Dorsoduro, enclosed among San Polo, San Marco and the Marittima Station, is a zone full of wonderful residential Palaces, whose most important building is the Accademy, to see, in this district, are: . The Accademy Galleries (1342-1440-1561 A.D. ), resulting from the union of three buildings: 1) the Charity School ( one of the six, big Venice schools ); 2) Saint Mary of the Charity Church; 3) the Monastery of the Laterans. Once prestigious home of the school of Arts, now declined, and new home of the Accademy Galleries, a stunning paintings Gallery. Its passing rooms are full of priceless paintings, from 1400 A.D. to 1800 A.D. , of famous painters, as Giorgione, Veneziano, Tintoretto, Mantegna, Lotto, Tiepolo, Carpaccio, Bellini, Veronese and some others. . Saint Mary of the Healt Church ( 1630 A.D. ab.) is a particular Church since owe its name to a plague, from which the City came out.
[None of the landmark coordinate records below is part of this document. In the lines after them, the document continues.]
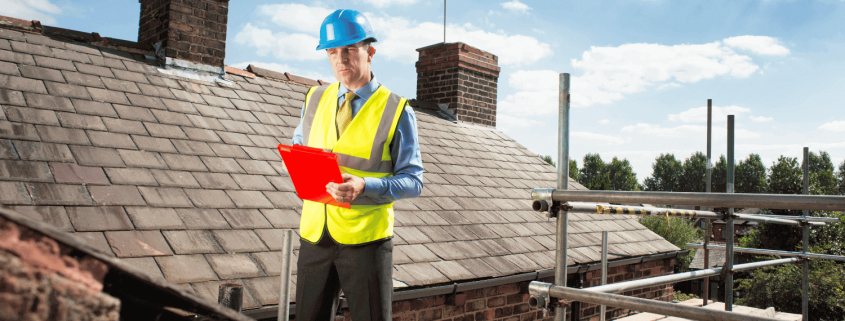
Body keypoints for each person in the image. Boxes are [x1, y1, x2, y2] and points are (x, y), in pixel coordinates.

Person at [290, 9, 424, 321]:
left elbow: (413, 181)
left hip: (366, 242)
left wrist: (365, 186)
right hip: (315, 236)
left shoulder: (396, 110)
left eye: (349, 50)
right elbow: (300, 145)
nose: (340, 60)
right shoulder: (314, 99)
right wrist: (297, 159)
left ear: (370, 52)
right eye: (332, 52)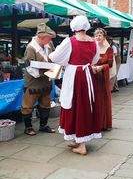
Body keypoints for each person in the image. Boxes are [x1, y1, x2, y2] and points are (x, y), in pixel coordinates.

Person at [49, 15, 102, 155]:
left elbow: (54, 57)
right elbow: (95, 59)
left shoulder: (70, 41)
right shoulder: (93, 42)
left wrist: (67, 62)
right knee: (85, 105)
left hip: (74, 75)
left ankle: (81, 145)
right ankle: (78, 139)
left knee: (76, 106)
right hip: (87, 75)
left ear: (74, 27)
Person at [21, 23, 56, 136]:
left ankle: (43, 125)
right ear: (41, 37)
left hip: (46, 81)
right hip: (33, 82)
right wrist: (46, 71)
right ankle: (28, 127)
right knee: (28, 105)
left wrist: (55, 68)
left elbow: (54, 57)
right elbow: (29, 67)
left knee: (46, 104)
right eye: (49, 38)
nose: (50, 40)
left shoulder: (49, 44)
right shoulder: (31, 48)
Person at [94, 28, 113, 130]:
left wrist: (101, 67)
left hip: (102, 78)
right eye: (96, 35)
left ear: (104, 37)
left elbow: (110, 64)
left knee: (101, 99)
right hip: (92, 76)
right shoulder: (92, 48)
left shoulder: (108, 49)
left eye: (100, 35)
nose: (98, 37)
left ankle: (102, 123)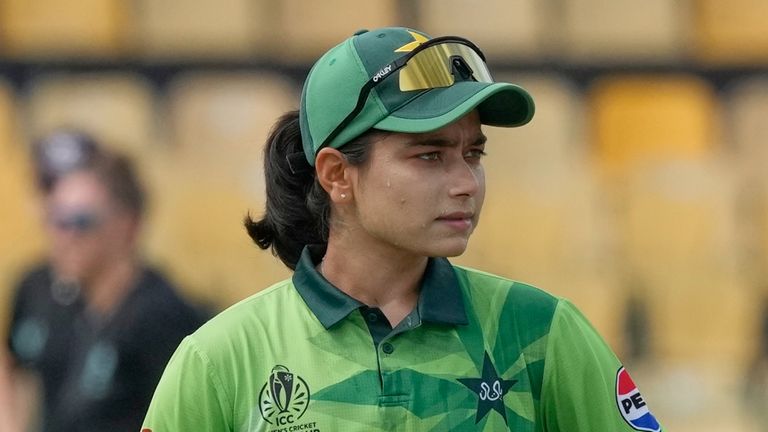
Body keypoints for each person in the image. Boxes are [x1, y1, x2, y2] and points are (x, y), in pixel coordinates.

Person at [142, 27, 663, 431]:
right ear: (337, 174)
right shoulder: (218, 360)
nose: (466, 183)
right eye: (430, 155)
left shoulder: (543, 332)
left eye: (473, 153)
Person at [1, 131, 205, 432]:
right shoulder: (62, 297)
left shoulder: (159, 317)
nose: (63, 237)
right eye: (55, 220)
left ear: (127, 225)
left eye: (80, 222)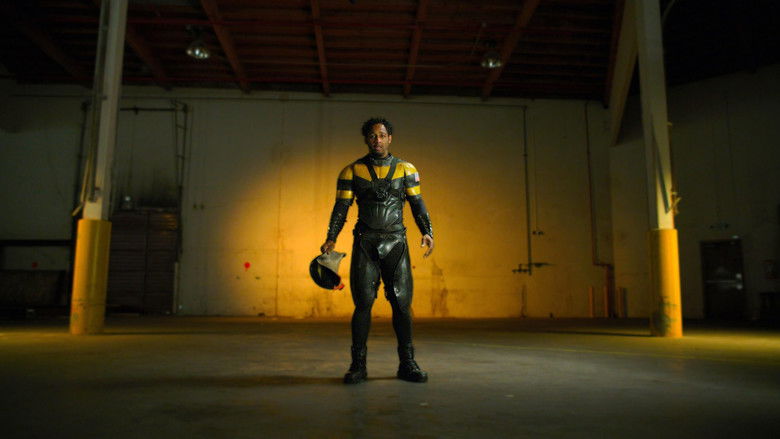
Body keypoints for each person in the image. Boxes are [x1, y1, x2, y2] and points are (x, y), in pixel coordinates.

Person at [320, 117, 434, 384]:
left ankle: (408, 363)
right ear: (366, 139)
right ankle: (358, 365)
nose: (377, 140)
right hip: (365, 243)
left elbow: (417, 202)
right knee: (362, 305)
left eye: (382, 135)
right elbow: (341, 208)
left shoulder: (406, 169)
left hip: (396, 244)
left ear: (390, 138)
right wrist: (331, 238)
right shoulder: (351, 171)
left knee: (402, 305)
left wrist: (427, 231)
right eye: (373, 136)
It’s located at the edge of the Grand Canal, almost in front of Saint Mark square. This big and important Church is consacrated to Holy Mary, who saved the City of Venice. . the Big School of the Carmins: it’s a famous religious building, with important paintings of Tiepolo, once seat of the Carmelites-Marian friars, with its nearby sixteenth century Church and its square ( field ) , it is close to the more famous and frequented Saint Margaret Square. . Cà Rezzonico: huge and grand mansion, seat of the 1700’s Venetian Museum . the Zattere: from Marittima Station to Punta della Dogana, there is this very long, and wide sidewalk. A lot of historical buildings overlook this wonderful walk: Palaces, Mansions and Churches, as Saint Trovaso, Holy Spirit and Saint Mary of the Visitation Here you can find some squeros, the old shipyards where gondolas were, and still are, built.
Santa Croce District
This zone is not so historically renowned, as the others above mentioned, but it is anyway part of this incredible City, and, as a part of it, it contains some important masterpieces: . the Arsenal: the Arsenal, with its famous four, antique lions, placed at the entrance, has probably been the first European industry. Born around the 12th century for building and repairing boats, it spreaded always more till the 16th century with a huge, for those times, number of workers ( around 15.000 ). In the end of 18th century Napoleon destroyed it, and in the 20th century it has been rebuilt, but it had by then, lost its prestige ed importance. Today its spaces are used for hosting exhibistions ed expositions of the most important Venetian Art Fair: the Biennale ( the Biennial ). . San Peter Church: this building was planned by the very famous venetian architect Palladio, who planned and drew the Church in the 16th century. . Public Gardens: here you will find the Venice Public Gardens, where the pavillions of the Biennal Fair ( the important international Art Fair well known all over the world ) are set up. The majority of the expositions are held here, and for this reason some foreign Country have built here their own buildings, destined to host their most valued artists, during the Fair. . Saint Helen Quarter: it’s the extreme oriental ramification of Venice, once kind of a park and now the site of new blocks of residential buildings, raised up among green areas. The beautiful Saint Helen Church, dedicated to the Holy woman, mother of the Emperor Constantine, whose sacred body was buried here, approximately in the 13th century, stands here, nearby the seaside . Saint George of the big Slaves ( Schiavoni ) School: this building was built by the some slaves ( Slavs), that built it as a representative building of their ethnicity. Inside you’ll find fine paintings of Carpaccio.